Pero ante la mirada esperanzada de sus padres y su hermano, no pudo negarse.
—Yo…
por supuesto que ayudaré.
Pero aunque lo venda todo, no será suficiente para cubrir cuatrocientos millones.
Un profundo suspiro recorrió la habitación.
Robert golpeó la mesa con frustración.
—¡Llamen a la policía!
A ver si se atreven a aparecer de nuevo.
¡Esos préstamos ilegales ni siquiera están protegidos por la ley!
—¡No, papá, por favor!
—entró en pánico Matthew—.
Ese tipo, el señor Stone, vendrá a por mí.
¡No es alguien con quien puedas meterte!
—Entonces no tenemos más remedio que pedir dinero prestado, pero ya hemos preguntado por ahí.
Ahora hasta los parientes nos evitan.
La única opción que queda es…
vender la empresa —dijo Vivian en voz baja.
Todos se quedaron paralizados.
¿Vender la empresa?
Eso significaría decir adiós al Grupo Bennett.
Significaría el fin de la familia.
—¡No!
—gritó Robert—.
¡Eso no puede pasar!
¡No permitiré que la Familia Bennett se desmorone, no mientras yo esté al mando!
Se fue furioso.
A pesar de las discusiones hasta altas horas de la noche, no pudieron encontrar una solución.
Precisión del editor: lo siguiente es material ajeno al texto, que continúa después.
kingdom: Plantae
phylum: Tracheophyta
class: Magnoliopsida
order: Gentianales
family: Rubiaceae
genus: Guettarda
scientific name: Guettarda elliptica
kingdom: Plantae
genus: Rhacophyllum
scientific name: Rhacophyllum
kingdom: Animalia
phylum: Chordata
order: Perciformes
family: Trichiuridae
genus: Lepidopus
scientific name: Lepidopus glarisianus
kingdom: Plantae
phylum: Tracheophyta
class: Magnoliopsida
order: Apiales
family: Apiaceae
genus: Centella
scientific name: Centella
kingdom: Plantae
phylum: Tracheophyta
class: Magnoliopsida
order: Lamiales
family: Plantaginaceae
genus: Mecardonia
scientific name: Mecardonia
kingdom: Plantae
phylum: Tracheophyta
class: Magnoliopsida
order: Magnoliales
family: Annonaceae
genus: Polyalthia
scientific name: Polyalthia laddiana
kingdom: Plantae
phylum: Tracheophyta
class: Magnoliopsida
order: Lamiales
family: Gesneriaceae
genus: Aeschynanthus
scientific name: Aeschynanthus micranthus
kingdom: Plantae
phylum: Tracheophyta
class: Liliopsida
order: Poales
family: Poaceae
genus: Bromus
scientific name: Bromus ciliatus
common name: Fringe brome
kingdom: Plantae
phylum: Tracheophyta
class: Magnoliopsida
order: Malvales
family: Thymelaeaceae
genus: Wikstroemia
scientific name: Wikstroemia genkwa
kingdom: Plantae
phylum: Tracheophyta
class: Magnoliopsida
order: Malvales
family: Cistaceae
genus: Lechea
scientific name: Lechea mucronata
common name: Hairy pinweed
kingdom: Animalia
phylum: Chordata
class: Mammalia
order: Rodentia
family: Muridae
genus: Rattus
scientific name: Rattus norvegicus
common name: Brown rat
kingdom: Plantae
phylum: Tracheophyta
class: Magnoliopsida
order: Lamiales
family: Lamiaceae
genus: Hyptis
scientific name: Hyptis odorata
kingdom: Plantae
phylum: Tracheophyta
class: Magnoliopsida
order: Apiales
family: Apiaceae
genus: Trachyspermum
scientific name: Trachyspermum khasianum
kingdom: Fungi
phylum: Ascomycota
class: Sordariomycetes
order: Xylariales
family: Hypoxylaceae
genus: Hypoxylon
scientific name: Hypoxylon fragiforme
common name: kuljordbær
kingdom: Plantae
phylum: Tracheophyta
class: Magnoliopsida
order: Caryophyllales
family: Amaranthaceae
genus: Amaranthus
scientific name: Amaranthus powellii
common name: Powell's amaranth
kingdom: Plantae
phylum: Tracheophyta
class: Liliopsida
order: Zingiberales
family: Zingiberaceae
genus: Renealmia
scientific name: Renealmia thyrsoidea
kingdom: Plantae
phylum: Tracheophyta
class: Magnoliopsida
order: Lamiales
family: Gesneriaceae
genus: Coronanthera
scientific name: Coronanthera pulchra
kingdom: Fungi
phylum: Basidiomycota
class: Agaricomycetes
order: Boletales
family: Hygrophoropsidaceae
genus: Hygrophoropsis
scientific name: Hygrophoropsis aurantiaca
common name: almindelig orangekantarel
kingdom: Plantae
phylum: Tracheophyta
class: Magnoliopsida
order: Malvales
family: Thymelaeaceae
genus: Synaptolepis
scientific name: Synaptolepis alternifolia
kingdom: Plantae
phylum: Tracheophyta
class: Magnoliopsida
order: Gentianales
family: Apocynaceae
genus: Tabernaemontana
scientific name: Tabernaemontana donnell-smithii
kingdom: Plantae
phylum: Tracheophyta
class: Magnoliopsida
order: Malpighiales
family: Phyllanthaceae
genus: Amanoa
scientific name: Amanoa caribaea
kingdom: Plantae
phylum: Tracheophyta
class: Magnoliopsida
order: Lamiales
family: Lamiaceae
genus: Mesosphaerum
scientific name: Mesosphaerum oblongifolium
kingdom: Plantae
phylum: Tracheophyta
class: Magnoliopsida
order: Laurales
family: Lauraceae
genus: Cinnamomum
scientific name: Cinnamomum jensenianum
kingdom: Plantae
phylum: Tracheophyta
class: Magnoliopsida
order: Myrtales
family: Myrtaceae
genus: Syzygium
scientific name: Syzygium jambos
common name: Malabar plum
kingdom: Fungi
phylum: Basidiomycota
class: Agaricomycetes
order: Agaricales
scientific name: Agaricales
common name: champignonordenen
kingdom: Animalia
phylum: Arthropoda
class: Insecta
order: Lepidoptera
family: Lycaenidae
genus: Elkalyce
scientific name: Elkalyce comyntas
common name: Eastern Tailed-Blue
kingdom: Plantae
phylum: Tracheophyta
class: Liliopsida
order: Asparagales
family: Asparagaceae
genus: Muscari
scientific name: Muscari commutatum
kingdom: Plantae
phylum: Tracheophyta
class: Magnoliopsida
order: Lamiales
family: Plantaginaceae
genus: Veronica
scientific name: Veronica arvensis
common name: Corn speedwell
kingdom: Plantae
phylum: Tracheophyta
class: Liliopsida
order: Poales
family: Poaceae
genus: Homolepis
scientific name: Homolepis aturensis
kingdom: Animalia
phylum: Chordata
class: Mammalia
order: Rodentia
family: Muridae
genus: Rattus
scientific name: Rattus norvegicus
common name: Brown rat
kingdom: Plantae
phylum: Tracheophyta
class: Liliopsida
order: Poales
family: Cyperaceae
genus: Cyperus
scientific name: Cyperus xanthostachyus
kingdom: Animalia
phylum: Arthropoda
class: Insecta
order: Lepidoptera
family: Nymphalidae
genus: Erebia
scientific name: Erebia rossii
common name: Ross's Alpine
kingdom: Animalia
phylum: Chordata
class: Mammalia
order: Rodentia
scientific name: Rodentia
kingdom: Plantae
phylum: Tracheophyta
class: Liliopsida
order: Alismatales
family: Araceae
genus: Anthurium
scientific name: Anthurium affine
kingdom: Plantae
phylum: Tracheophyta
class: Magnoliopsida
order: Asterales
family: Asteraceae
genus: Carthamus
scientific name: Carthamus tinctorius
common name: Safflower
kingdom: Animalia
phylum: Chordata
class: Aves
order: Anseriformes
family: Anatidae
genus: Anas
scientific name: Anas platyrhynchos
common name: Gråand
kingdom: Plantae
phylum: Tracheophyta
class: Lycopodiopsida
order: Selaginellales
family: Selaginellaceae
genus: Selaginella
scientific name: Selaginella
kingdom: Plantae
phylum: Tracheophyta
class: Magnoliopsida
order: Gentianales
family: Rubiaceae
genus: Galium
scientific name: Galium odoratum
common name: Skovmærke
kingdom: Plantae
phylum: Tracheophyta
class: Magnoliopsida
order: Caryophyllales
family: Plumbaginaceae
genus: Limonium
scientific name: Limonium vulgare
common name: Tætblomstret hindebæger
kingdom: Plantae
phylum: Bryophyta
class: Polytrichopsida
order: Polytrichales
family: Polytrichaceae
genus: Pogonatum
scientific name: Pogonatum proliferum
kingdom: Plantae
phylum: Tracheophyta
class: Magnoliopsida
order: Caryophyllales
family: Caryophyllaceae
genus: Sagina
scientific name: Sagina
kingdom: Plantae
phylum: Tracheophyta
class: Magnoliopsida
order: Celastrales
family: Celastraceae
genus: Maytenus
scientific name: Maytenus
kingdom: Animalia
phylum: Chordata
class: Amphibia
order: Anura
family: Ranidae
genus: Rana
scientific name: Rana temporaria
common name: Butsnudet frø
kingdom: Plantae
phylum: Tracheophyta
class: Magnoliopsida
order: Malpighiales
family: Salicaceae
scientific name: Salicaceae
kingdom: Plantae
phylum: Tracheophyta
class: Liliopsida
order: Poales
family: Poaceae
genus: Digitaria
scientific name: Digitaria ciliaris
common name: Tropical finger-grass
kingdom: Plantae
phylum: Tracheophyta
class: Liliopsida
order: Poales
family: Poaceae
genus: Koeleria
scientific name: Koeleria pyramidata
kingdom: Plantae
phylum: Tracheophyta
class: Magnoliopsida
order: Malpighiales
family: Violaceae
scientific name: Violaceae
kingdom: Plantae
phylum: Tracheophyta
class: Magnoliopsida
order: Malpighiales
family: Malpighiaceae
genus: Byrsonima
Al día siguiente, Vivian intentó por todas las vías posibles reunir el dinero, pero aun así no fue suficiente.
Matthew se encerró en su habitación, aterrorizado de que vinieran a por él.
Apenas probó la comida, claramente demasiado ansioso para comer.
Vivian se sentó a su lado, tratando de calmarlo.
—No tengas miedo.
Como dijo tu padre, no se atreverían a causar problemas en nuestra casa.
—He traído a todos los guardaespaldas que tenemos.
Ni una mosca pasará por esa puerta.
Quédate aquí dentro y estarás bien.
Matthew Bennett estaba lleno de arrepentimiento.
Abrazando a Vivian con fuerza, dijo con la voz entrecortada: —Mamá, te lo juro, he terminado con el juego…
nunca más.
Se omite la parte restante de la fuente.